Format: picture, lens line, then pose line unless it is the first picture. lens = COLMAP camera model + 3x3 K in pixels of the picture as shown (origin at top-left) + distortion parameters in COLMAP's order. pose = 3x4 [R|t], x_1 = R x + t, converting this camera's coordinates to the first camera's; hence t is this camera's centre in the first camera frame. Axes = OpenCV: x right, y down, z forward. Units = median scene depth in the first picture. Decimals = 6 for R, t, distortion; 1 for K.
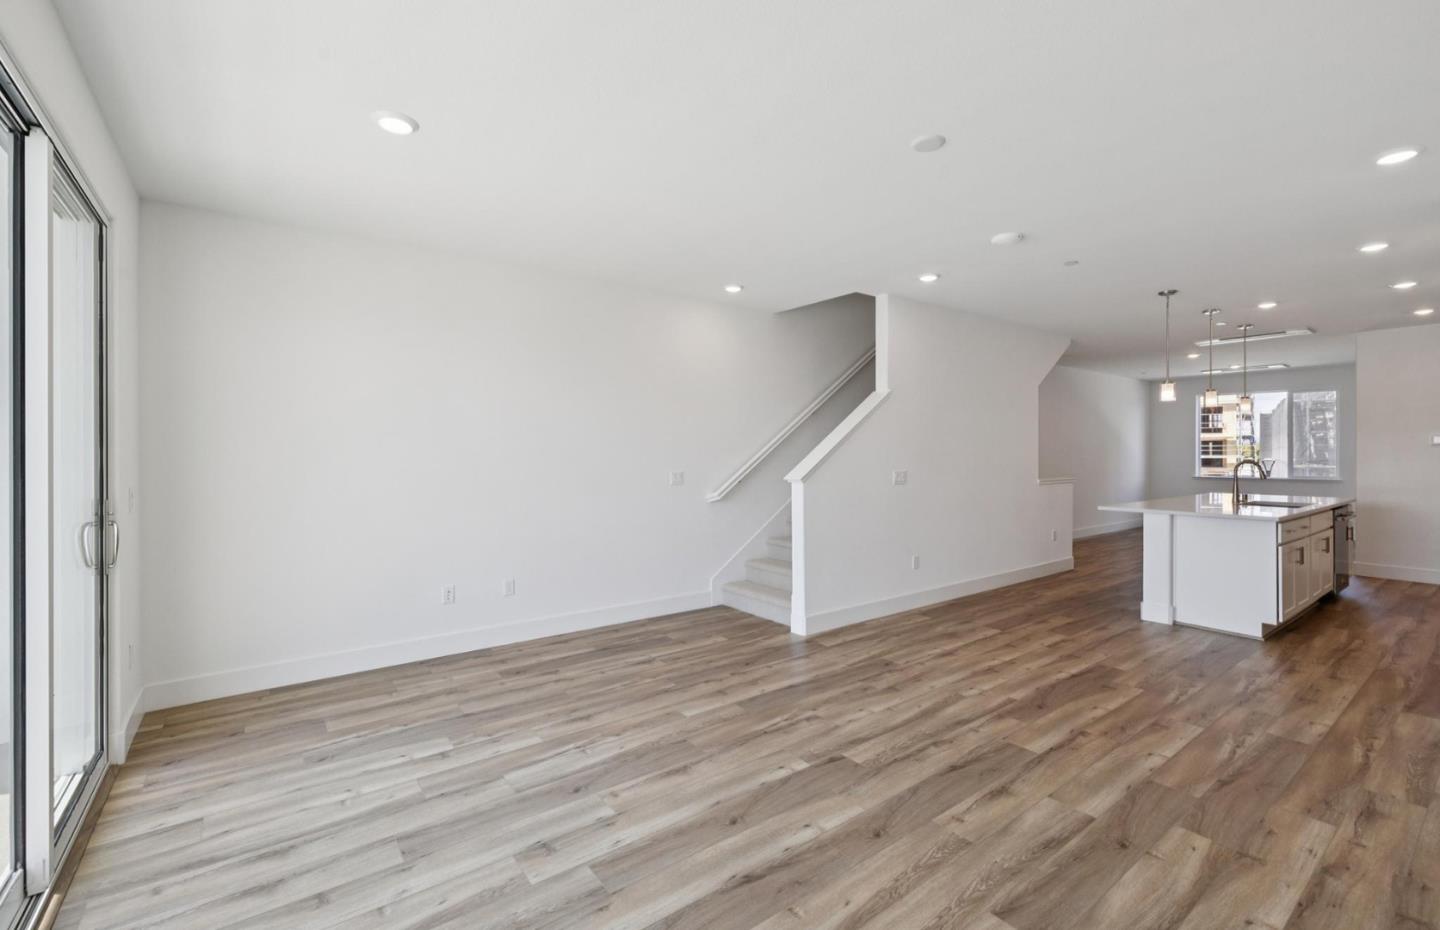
lens RADIAL K [[613.8, 0, 717.1], [0, 613.8, 466.8], [0, 0, 1]] dist [0.001126, -0.001293]
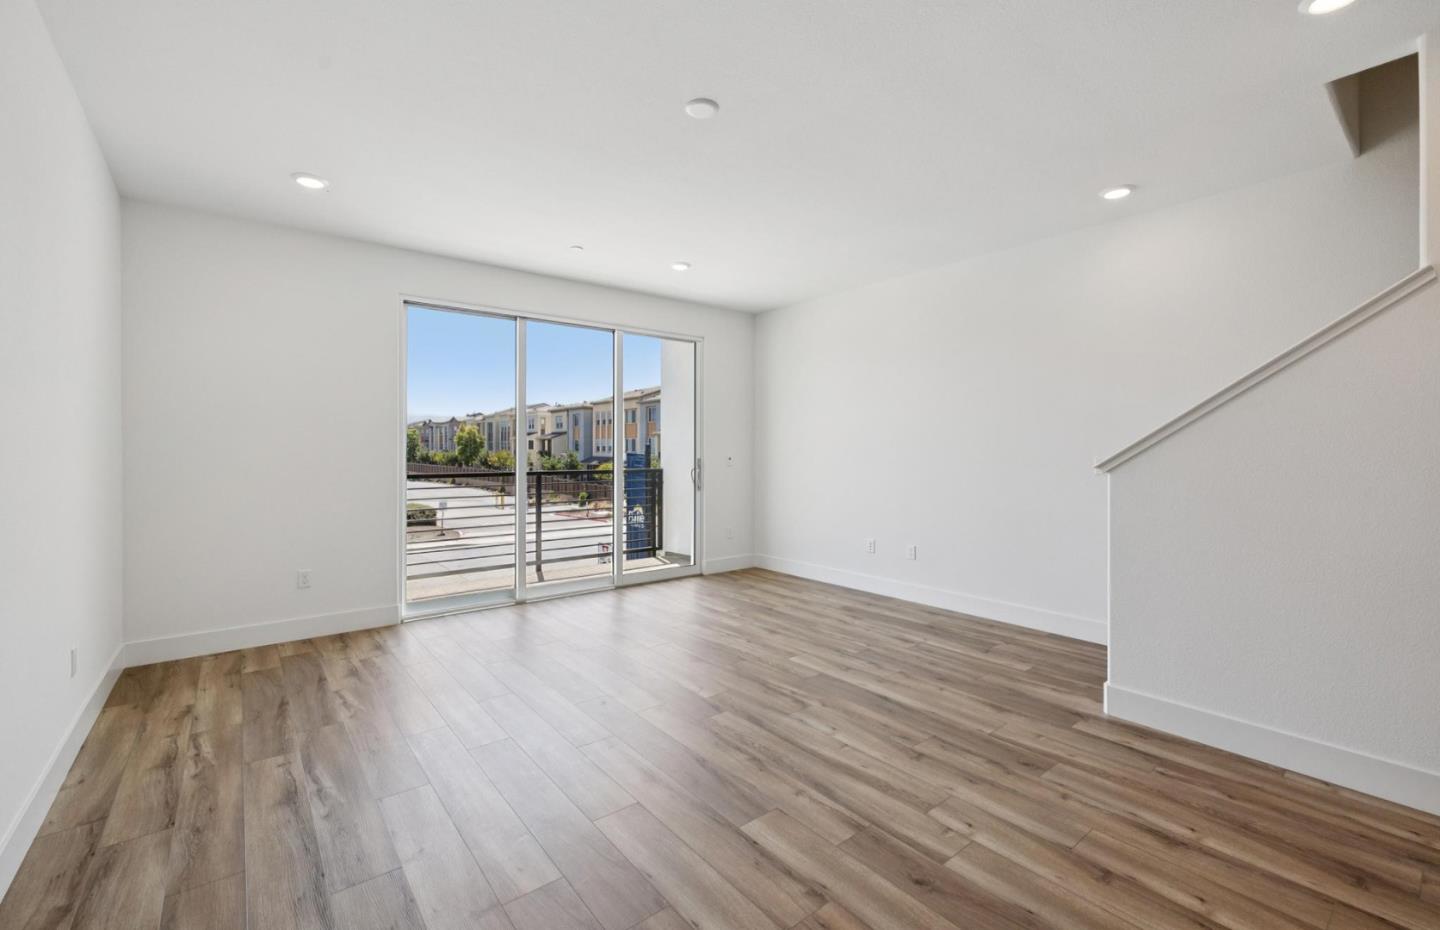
lens RADIAL K [[613.8, 0, 725.0], [0, 613.8, 456.0], [0, 0, 1]] dist [0.001126, -0.001293]
pose [[0.028422, 0.010074, -0.999545, 1.156802], [-0.020320, 0.999748, 0.009498, 0.015444], [0.999389, 0.020041, 0.028619, 0.879679]]
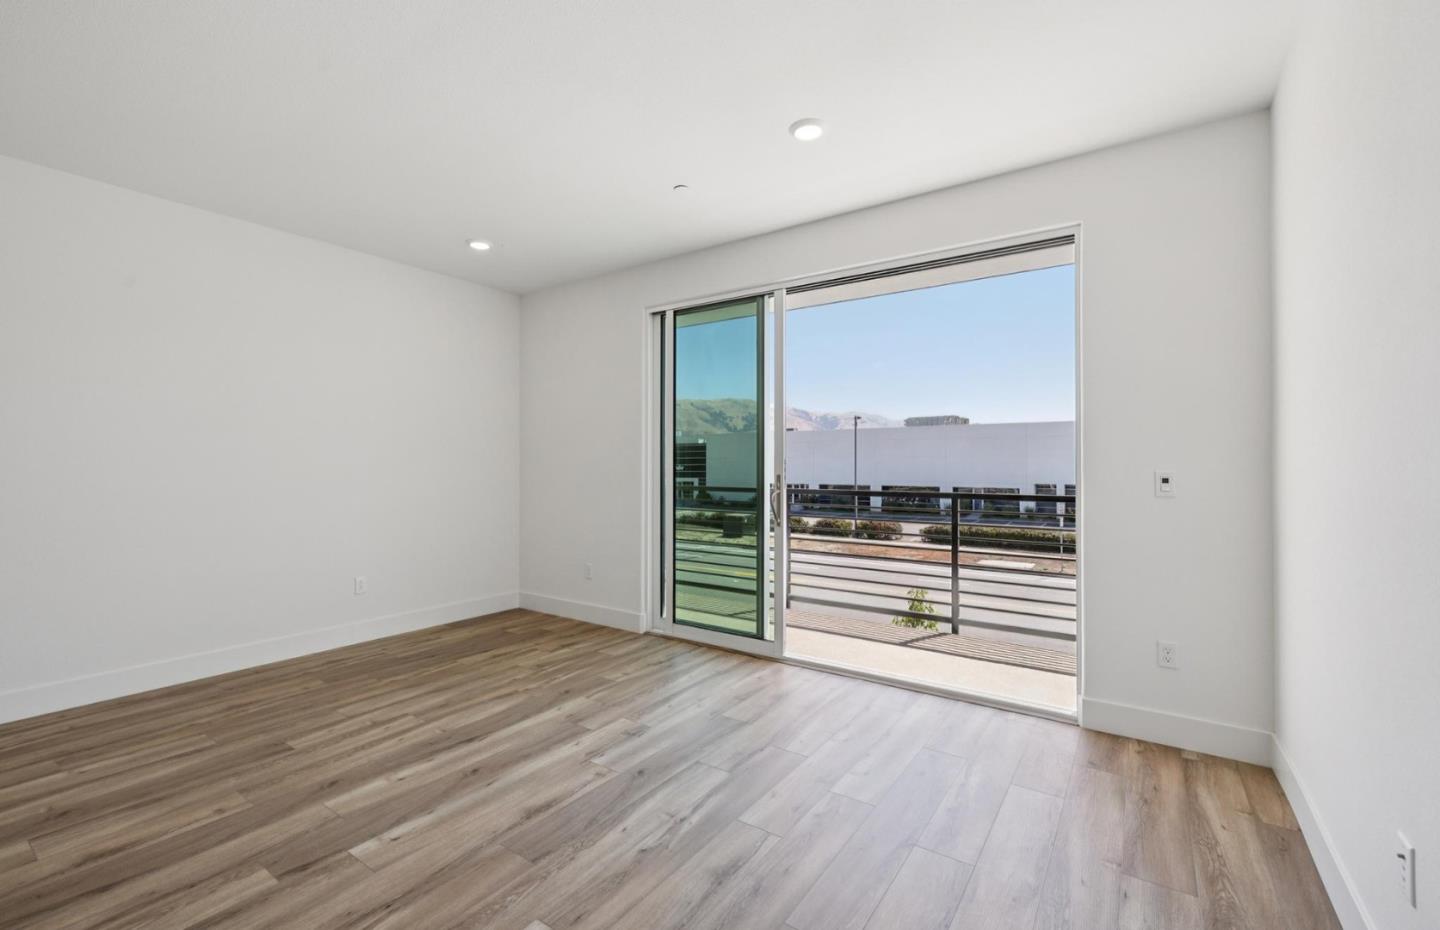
lens RADIAL K [[613.8, 0, 712.4], [0, 613.8, 461.2], [0, 0, 1]] dist [0.001126, -0.001293]
pose [[-0.954527, -0.005371, -0.298075, -0.034790], [-0.008530, 0.999920, 0.009295, 0.015976], [0.298001, 0.011415, -0.954497, 1.601883]]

- - - -

» Task prompt: Please give the data from its first line through the line that contains "456.0], [0, 0, 1]] dist [0.001126, -0.001293]", both included, as a JSON list of strings with one string per line. Leave out blank lines and the pictures.

» Your solution:
[
  "Format: picture, lens line, then pose line unless it is the first picture. lens = COLMAP camera model + 3x3 K in pixels of the picture as shown (origin at top-left) + distortion parameters in COLMAP's order. pose = 3x4 [R|t], x_1 = R x + t, converting this camera's coordinates to the first camera's; hence t is this camera's centre in the first camera frame. Axes = OpenCV: x right, y down, z forward. Units = median scene depth in the first picture. Decimals = 6 for R, t, distortion; 1 for K.",
  "lens RADIAL K [[613.8, 0, 717.1], [0, 613.8, 466.8], [0, 0, 1]] dist [0.001126, -0.001293]",
  "lens RADIAL K [[613.8, 0, 725.0], [0, 613.8, 456.0], [0, 0, 1]] dist [0.001126, -0.001293]"
]